How is this “quick”? What planet does this woman live on? Wait, I know…It’s a planet where, in between acting roles, running her own wellness company, attending red-carpet events with her husband, being interviewed for yet another magazine article, and mothering her adorable children, she turns to her personal chef and culinary staff in her gourmet kitchen in her humble home, and says, “Henri, rustle up a refreshing quinoa bowl for my lunch.” That’s what “quick” means.
Okay, it’s bad of me to mock a woman who just wants to share with other women her secrets for looking and feeling fabulously fit and healthy. I fully recognize I am not the target audience for this magazine, which in another article featured a group of beauty and fashion editors getting together for a girls’ brunch with fancy drinks where they talk frankly about their periods and which body parts they’ve had lasered for hair removal. You don’t want to know and neither did I, but apparently their readers do.
I also apologize if I seem to be insulting my foodie friends. I’m not. I love you! I admire your skills and your flair. I love being invited to your home for dinner and regret that the best I can offer in return is wine, cheese, and veggie stick hors d’oeuvres.
And you are all free to demand of me, what planet do you live on where you put bleach in your drinking water and don’t stock fresh coriander? Well, it’s a planet where your kitchen measures 15 square feet, your stove has three burners, and you have no refrigerator, microwave, toaster oven or dishwasher. Where meals with short cooking times are preferable to extend the use of your propane cooking bottle. Where you use as few pots and dishes as possible because even in port you never waste fresh water. Where, when the waves are bouncing, the gimballed stove is swinging, and you’re bracing yourself against the sink to avoid being tossed across the cabin, an excellent dinner is a bowl of canned soup or oatmeal.
Yet I have met sailors who are incredible cooks and specialize in gourmet cuisine at sea. They bake bread, make their own yogurt and carry a selection of aromatic coffee beans. They’re usually on larger boats with better equipped galleys, but even if I had their boat, I wouldn’t live up to their example. Eric believes I have an inferiority complex about this and loyally seeks to bolster my confidence by praising my cooking to others. No, what I have is a self-honesty complex, and as I said, I am not a good cook under any circumstances.

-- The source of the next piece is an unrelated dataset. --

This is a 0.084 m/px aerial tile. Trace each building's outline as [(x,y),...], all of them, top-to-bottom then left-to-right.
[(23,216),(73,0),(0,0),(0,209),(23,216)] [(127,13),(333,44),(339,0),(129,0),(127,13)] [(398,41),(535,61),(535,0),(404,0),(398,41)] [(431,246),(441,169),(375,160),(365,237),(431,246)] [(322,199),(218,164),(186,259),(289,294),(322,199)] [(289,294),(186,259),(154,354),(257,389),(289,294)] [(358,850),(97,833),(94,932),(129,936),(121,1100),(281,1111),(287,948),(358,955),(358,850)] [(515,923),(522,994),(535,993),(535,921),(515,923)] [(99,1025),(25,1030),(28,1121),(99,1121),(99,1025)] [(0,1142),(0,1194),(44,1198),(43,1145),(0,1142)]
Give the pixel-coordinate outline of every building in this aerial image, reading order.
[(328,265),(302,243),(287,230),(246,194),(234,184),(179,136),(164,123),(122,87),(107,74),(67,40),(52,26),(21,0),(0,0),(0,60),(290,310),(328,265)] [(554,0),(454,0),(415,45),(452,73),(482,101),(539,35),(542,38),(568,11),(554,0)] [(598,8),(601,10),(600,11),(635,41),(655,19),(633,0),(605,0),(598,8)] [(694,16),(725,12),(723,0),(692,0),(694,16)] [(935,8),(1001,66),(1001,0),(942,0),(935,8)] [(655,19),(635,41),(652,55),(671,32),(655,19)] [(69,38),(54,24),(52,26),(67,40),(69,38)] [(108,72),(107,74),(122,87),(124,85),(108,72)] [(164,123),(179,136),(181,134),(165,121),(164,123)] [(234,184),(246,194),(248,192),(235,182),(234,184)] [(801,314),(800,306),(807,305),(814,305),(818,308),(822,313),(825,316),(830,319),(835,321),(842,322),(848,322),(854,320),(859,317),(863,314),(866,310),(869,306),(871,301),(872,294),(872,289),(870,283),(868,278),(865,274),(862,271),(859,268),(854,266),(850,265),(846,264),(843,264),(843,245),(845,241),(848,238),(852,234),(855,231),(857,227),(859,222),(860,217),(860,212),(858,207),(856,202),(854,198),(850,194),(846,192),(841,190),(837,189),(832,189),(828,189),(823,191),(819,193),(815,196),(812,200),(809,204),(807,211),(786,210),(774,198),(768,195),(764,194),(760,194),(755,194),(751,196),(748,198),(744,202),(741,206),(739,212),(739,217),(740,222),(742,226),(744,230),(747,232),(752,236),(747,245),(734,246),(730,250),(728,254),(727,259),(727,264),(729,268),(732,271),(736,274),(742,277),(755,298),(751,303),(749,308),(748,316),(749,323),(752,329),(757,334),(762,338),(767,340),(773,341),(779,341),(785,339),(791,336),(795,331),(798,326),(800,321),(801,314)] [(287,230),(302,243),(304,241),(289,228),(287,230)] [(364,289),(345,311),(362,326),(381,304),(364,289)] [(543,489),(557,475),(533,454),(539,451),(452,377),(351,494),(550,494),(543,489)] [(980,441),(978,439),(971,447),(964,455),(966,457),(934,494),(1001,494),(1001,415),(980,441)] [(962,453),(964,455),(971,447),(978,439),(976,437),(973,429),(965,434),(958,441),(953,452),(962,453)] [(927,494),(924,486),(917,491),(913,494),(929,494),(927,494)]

I don’t need to be. Because Eric will eat anything if it contains one of the four following ingredients: peanut butter/peanuts, cheese, raisins, chocolate. Veggies and tofu in peanut butter sauce on rice—one point. A grilled cheese sandwich with a chocolate chip cookie for lunch—score two. Likewise, oatmeal topped with peanuts, raisins and maple syrup—yummy! A garden salad garnished with peanuts, raisins and cheese—three. Finish off the garden salad with a digestive biscuit spread with Nutella—Bingo! We have four!

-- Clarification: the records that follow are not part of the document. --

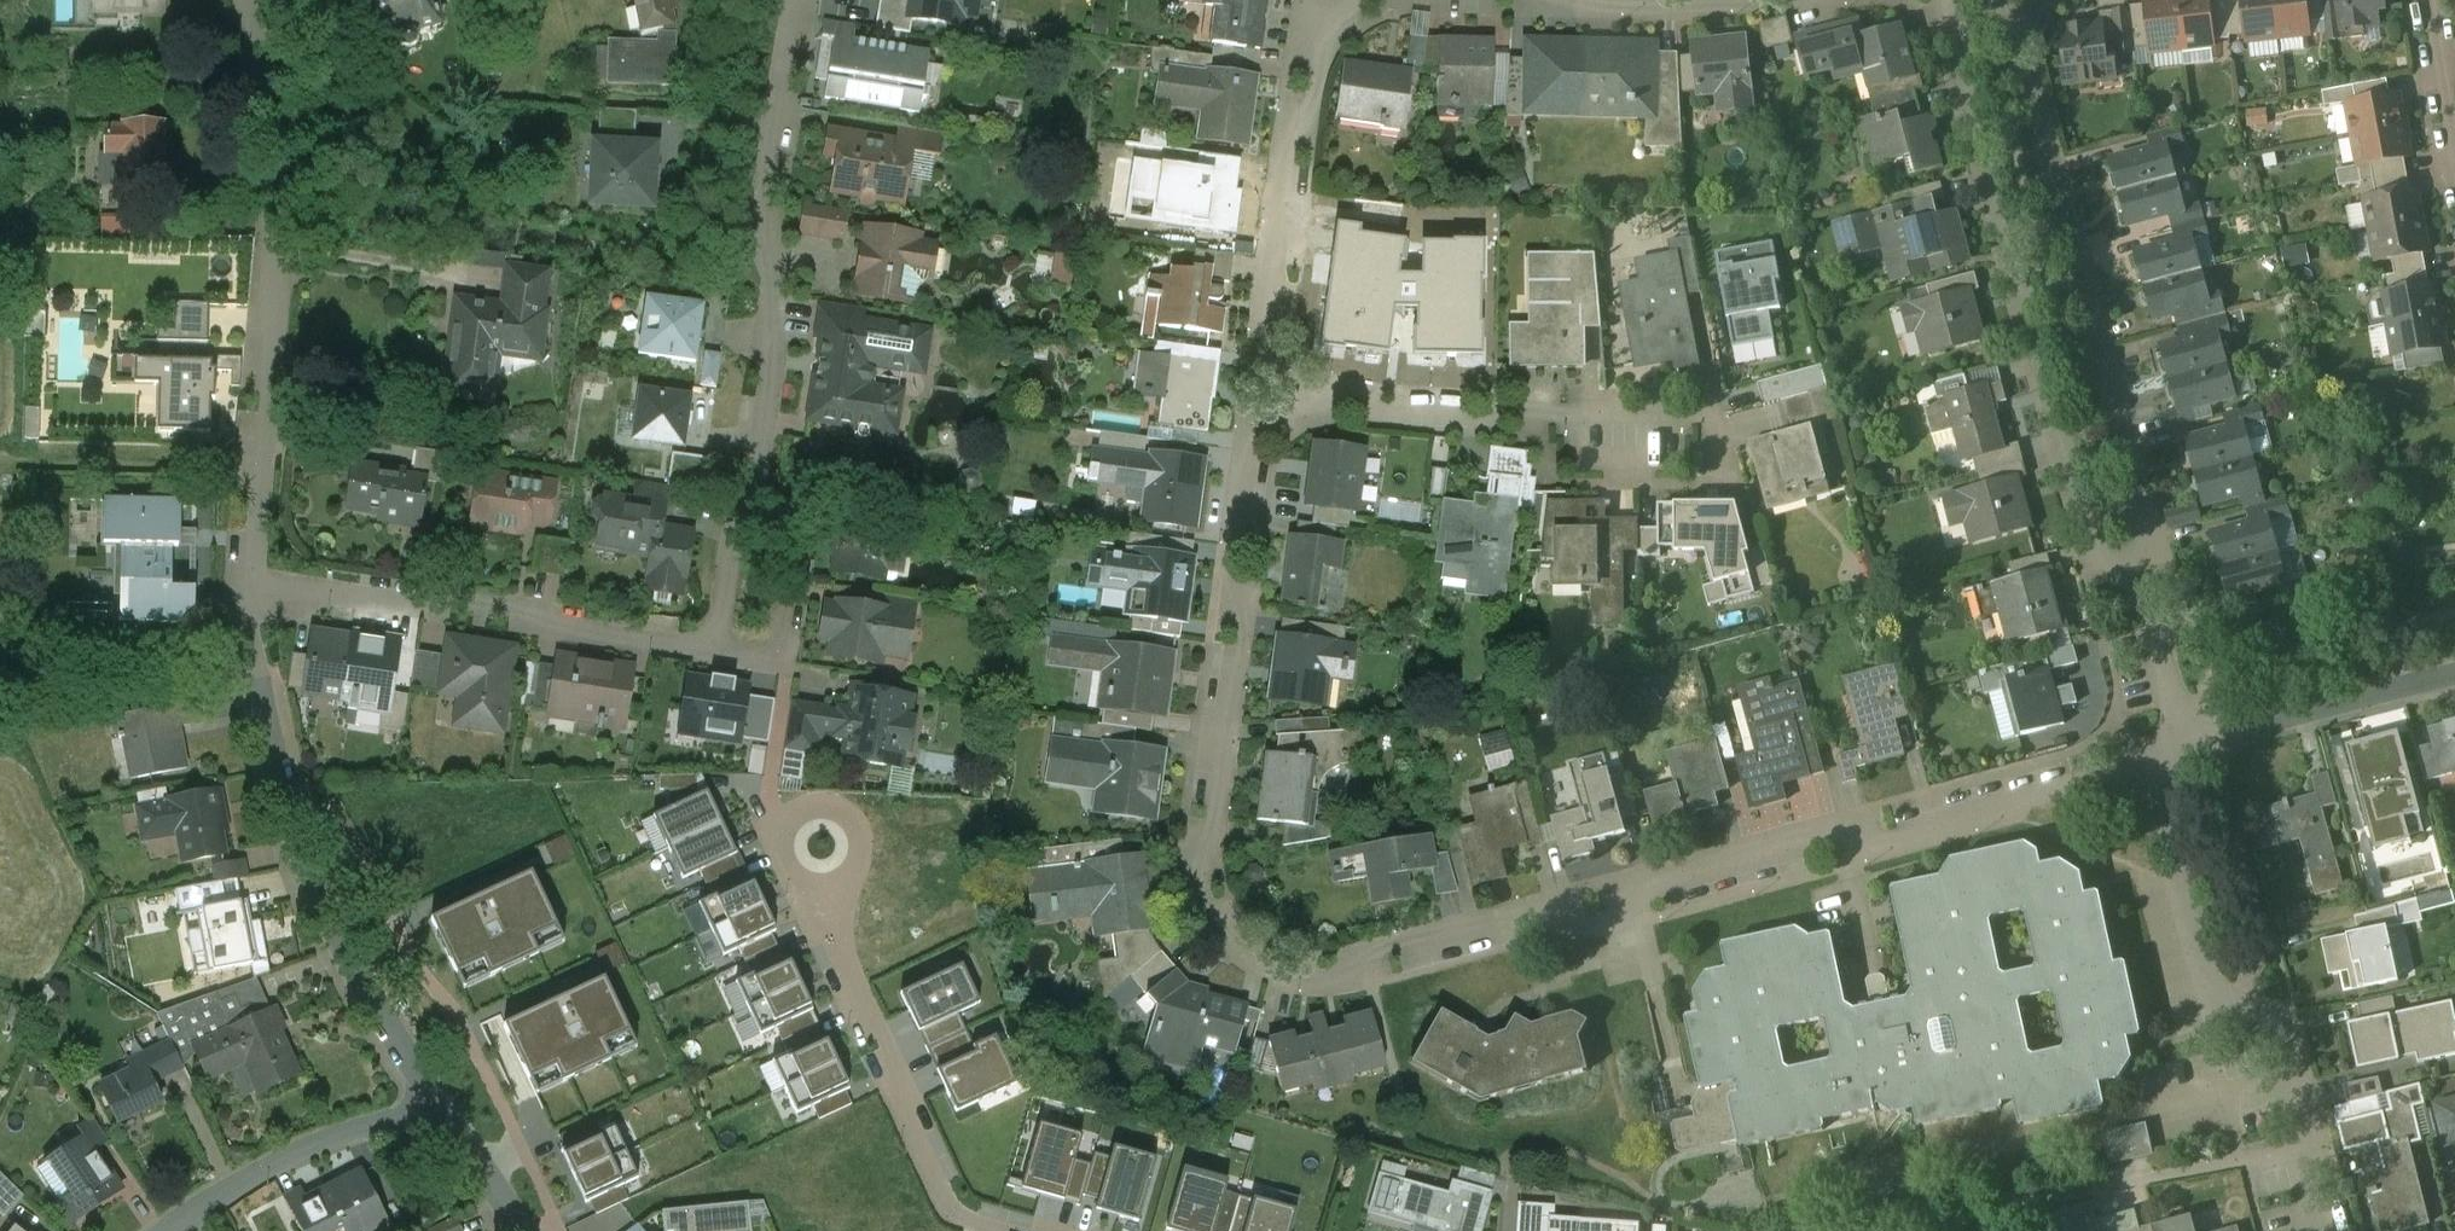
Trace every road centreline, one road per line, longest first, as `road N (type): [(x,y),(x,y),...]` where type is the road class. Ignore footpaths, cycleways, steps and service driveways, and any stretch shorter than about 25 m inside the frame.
road 1 (residential): [(1286,402),(1244,465),(1231,572),(1241,627),(1202,865),(1209,909),(1227,943),(1258,967),(1310,984),(1385,948),(1817,833),(1885,840),(2158,757)]
road 2 (residential): [(1971,0),(1966,65),(2094,536),(2138,578)]
road 3 (residential): [(2138,578),(2143,522),(2016,56),(1990,0)]
road 4 (residential): [(248,577),(274,320),(269,120),(245,0)]
road 5 (residential): [(2319,1230),(2296,1050),(2280,1026),(2227,998),(2209,971),(2158,757)]
road 6 (residential): [(757,486),(777,338),(764,240),(797,0)]
road 7 (residential): [(248,577),(717,654)]
road 8 (residential): [(452,1102),(334,901),(248,678)]
road 9 (residential): [(1327,29),(1311,107),(1287,146),(1264,340),(1286,402)]
road 10 (residential): [(1025,1230),(955,1206),(831,945)]
road 11 (residential): [(1286,402),(1409,415),(1638,415)]
road 12 (residential): [(2454,675),(2229,730),(2158,757)]
road 13 (residential): [(1788,0),(1653,9),(1537,0)]
road 14 (residential): [(452,1102),(344,1133),(217,1189)]
road 15 (residential): [(717,654),(766,657),(785,636),(795,550),(757,486)]
road 16 (residential): [(831,945),(853,861),(851,834),(837,821),(802,824),(791,859)]
road 17 (residential): [(2138,578),(2173,712),(2158,757)]
road 18 (residential): [(757,486),(739,514),(717,654)]
road 19 (residential): [(527,1230),(452,1102)]
road 20 (residential): [(2431,0),(2454,145)]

Amazingly, I do occasionally come up with a recipe of my own that we unanimously proclaim to be a winner, even when it doesn’t contain one of the Favorite Four. Here is one below. As you might expect, it’s very flexible, and you are welcome to vary the proportions and to substitute or add other vegetables, such as green beans, red or green peppers, spinach or broccoli. Try it at your peril!
Veggie Dinner Pancakes à la Corroboree
1 zucchini, about 6-7” long, chopped
1/2 cup chopped carrot
1 6-ounce package of pancake mix (any brand will do)
1-2 teaspoons of Italian herbs (or other fresh or dried herbs of your choice)
Butter or olive oil
Ranch salad dressing (or other creamy dressing of your choice)
Saute the chopped zucchini and carrot in a large skillet in butter or olive oil. Prepare the pancake mix in a bowl. Add the sautéed veggies and herbs to the pancake mix. Add more butter or olive oil to the skillet if needed and cook the pancakes until nicely browned. Top with ranch dressing. Serve with a side salad or garnish the plate with sliced cucumbers and tomatoes.